IDEA #42. Read from cover to cover a magazine about a sport you don’t know anything about.
Magazines about specific sports abound, and the chances of finding one in a library—or at a bookstore—are great; consider just the number of magazines devoted to sailing, or automobile racing, or mountain biking, or surfing.
Like any publication about whose subject one knows little, sporting magazines at first seem to be written in some alien language. The visual images may be accessible, but the nouns and verbs refer to unknown activities and obscure performers. It is often the advertisements that provide the first keys to understanding, a reference here illuminating the gist of an article there. In time one begins to understand some of the key values of the sport as well as some of the issues of the moment, and a careful reading can be enough to make even a complete novice feel at least a bit like a real fan, although a few sports—like cricket—are so esoteric in their nomenclature and terminology that they defy easy comprehension just from reading.

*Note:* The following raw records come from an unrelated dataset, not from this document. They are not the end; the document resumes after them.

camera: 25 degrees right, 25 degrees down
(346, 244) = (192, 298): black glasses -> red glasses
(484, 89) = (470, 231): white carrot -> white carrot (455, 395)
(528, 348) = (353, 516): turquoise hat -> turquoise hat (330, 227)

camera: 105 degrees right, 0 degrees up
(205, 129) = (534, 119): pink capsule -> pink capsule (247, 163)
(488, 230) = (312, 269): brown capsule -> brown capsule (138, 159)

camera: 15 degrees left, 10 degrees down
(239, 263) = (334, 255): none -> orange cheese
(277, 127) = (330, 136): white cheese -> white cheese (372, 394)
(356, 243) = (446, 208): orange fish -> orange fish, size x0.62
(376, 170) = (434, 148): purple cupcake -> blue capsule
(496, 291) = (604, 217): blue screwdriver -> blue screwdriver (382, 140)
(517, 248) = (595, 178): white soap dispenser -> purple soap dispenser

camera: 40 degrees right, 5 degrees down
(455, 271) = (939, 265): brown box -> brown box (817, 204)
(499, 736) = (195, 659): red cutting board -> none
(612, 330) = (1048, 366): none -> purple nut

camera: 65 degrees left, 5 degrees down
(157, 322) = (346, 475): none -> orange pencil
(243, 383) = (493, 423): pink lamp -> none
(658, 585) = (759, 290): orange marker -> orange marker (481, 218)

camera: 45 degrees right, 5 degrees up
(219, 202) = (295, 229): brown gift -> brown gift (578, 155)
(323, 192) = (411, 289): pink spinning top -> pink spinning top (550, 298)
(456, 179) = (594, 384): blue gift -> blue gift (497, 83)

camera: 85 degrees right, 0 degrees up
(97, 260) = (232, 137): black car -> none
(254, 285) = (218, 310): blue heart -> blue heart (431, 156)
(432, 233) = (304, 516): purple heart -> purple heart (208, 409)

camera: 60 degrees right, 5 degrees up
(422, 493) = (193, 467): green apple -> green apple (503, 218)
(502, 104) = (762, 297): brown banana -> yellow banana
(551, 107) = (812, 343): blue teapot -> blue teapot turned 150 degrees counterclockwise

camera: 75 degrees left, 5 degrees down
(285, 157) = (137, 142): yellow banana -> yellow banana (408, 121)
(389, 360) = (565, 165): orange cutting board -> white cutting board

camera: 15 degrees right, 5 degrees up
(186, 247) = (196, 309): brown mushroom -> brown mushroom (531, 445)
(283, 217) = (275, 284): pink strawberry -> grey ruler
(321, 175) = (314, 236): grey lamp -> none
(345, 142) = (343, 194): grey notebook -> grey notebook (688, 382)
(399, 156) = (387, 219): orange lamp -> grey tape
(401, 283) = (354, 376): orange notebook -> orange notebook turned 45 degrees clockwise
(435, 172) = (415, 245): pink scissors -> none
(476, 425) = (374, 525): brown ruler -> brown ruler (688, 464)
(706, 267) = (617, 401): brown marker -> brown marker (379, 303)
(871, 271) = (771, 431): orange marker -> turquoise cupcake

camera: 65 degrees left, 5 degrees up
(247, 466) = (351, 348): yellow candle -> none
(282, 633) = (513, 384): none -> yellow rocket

It should be noted that some cable television plans include access to channels devoted to rarefied or uniquely cultural sports; an afternoon watching (for example) rugby, windsurfing, or some form of equestrian sport can be pretty engaging, as well.
Perhaps the magazine will inspire further investigation, even a trip to an event (see IDEA #33). No doubt there are surfers from Iowa who first learned about the sport from a magazine, and their example should not be taken lightly.